The closure of Vistoso means that those who play there will scatter to other courses in the Tangerine area. Ironically, it could be a salvation for the financially-challenged 36-hole operation at the El Conquistador courses.
Tucson’s now busted golf boom was never more sizzling than in 1996. The Golf Club at Vistoso opened a few months before the Raven at Sabino Springs — now called Arizona National — in the foothills near Catalina Highway.

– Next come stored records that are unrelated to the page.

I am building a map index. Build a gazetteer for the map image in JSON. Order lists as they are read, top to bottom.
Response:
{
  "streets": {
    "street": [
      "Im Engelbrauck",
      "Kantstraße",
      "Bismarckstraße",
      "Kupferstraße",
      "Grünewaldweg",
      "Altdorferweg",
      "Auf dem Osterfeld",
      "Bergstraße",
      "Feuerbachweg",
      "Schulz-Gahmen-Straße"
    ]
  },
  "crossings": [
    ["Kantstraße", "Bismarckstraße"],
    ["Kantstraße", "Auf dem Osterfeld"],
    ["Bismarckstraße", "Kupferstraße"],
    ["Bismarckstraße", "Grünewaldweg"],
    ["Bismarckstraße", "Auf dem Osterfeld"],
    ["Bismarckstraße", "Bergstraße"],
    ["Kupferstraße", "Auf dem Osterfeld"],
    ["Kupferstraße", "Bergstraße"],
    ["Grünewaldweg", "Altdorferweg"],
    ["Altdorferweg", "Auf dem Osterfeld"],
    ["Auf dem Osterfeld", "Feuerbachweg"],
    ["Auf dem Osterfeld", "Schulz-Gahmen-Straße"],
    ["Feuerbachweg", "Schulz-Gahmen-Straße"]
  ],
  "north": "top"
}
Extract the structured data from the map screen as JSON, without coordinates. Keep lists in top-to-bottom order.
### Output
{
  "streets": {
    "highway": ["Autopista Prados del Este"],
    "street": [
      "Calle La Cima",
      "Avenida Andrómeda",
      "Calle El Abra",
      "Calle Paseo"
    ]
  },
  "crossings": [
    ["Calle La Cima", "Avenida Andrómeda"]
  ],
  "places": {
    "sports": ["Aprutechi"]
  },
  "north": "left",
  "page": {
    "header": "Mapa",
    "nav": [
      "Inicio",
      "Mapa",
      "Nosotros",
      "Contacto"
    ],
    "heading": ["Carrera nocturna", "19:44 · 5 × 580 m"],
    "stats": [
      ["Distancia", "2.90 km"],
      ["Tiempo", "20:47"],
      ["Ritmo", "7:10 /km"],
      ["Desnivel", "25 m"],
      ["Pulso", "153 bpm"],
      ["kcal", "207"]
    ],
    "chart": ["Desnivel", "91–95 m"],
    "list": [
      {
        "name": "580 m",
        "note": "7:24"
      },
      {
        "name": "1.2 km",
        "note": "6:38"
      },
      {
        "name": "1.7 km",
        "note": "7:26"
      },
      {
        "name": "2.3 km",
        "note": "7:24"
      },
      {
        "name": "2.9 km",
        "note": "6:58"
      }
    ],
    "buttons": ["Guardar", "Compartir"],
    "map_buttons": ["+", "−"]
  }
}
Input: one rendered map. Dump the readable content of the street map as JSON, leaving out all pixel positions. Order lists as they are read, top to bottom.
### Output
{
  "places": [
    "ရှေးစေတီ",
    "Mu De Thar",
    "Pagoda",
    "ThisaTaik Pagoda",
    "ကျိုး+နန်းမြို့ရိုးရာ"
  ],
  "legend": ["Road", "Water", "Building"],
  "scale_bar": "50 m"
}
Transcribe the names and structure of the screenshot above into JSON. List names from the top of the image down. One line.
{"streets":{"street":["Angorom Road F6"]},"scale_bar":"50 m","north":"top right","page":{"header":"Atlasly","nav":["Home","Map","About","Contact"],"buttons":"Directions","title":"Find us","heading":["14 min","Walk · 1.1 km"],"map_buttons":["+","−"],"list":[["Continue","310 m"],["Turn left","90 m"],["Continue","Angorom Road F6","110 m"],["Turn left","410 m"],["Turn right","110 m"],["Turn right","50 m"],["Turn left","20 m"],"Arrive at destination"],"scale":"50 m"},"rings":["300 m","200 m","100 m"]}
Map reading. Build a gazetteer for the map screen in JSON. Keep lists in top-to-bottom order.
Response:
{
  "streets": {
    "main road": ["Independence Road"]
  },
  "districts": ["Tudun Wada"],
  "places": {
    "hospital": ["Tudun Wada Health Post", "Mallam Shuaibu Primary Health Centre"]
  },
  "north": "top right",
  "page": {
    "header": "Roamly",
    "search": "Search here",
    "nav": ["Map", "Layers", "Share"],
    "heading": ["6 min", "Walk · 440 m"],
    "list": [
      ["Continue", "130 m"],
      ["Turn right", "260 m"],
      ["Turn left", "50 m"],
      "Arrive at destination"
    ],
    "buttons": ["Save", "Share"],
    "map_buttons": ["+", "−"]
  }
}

Both thrived for a decade then dived.
The Toronto-based Romspen group also bought once-resplendent Arizona National in 2014, rescuing it, paying its long overdue water bills, putting a shine back on a course that couldn’t even pay for grass seed.
Romspen isn’t in the golf business. It’s in the buy-sell-and-make-a-profit business. It has been unable to sell either course. As Arizona National’s debt grew, Romspen recently informed homeowners it would close the course.
To their credit, the Arizona National homeowners group began working on a lease deal with Romspen, which, if approved by homeowners, would avoid a Vistoso-esque shutdown.
“For 15 or 20 years, golf courses in Tucson sold like hotcakes,” says Mueller. “Developers built thousands of homes surrounding those courses and moved on. It’s sad to say, but for the golf industry in Tucson to improve, Vistoso and several other courses might have to shut down.”